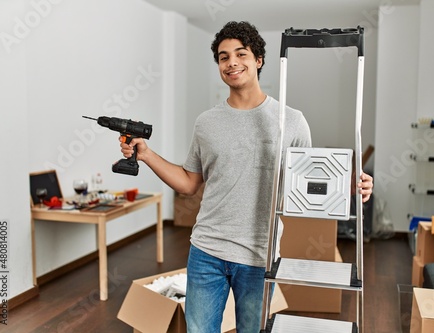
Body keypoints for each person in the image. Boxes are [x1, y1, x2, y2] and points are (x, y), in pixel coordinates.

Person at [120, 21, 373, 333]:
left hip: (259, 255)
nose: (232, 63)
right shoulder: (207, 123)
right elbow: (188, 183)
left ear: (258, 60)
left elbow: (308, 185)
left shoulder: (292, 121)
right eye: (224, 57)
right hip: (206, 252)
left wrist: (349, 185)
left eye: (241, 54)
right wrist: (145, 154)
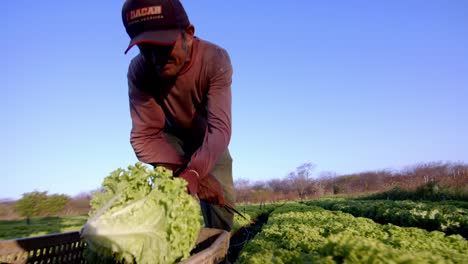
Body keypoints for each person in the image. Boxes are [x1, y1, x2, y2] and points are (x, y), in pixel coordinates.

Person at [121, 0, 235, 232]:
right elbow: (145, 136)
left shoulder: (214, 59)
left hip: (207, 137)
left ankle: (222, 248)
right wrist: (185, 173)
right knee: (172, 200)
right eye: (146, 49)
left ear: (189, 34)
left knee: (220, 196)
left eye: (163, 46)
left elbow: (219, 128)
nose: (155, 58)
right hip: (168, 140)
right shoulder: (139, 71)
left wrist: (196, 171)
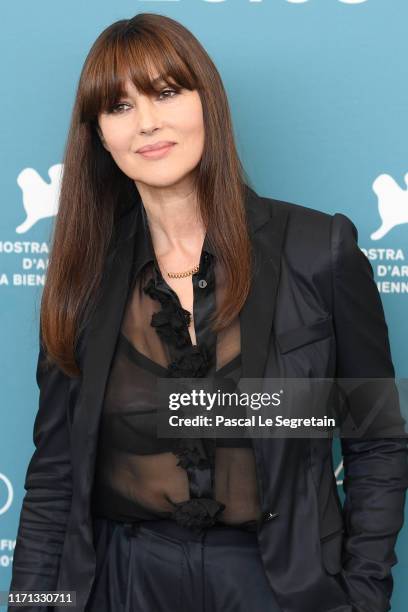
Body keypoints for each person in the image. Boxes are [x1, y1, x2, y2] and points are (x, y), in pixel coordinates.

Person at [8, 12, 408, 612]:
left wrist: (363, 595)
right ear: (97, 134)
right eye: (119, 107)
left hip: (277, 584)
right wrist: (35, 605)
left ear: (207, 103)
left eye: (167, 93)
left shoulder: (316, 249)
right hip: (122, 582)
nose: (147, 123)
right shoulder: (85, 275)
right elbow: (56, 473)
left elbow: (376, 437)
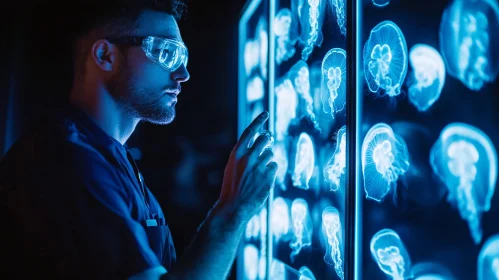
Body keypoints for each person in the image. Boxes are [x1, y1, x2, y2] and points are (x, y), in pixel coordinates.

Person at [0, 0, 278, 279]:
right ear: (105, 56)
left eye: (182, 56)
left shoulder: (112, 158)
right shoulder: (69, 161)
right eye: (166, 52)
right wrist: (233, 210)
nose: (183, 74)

= What is required =
Nothing but the lines from the one containing "right elbow: (56, 473)" through the end of the listing is to be output, and those lines are to be output exactly, pictures excluded.

= Response area =
right elbow: (56, 473)
left elbow: (376, 437)
Body keypoints for each person in the image. Boxes are [x1, y1, x2, y2] and points are (x, y), in pixel coordinates.

Person at [0, 0, 278, 279]:
right ear: (105, 56)
left eye: (182, 56)
left shoulder: (112, 158)
right shoulder: (69, 161)
right eye: (166, 52)
right wrist: (233, 210)
nose: (183, 74)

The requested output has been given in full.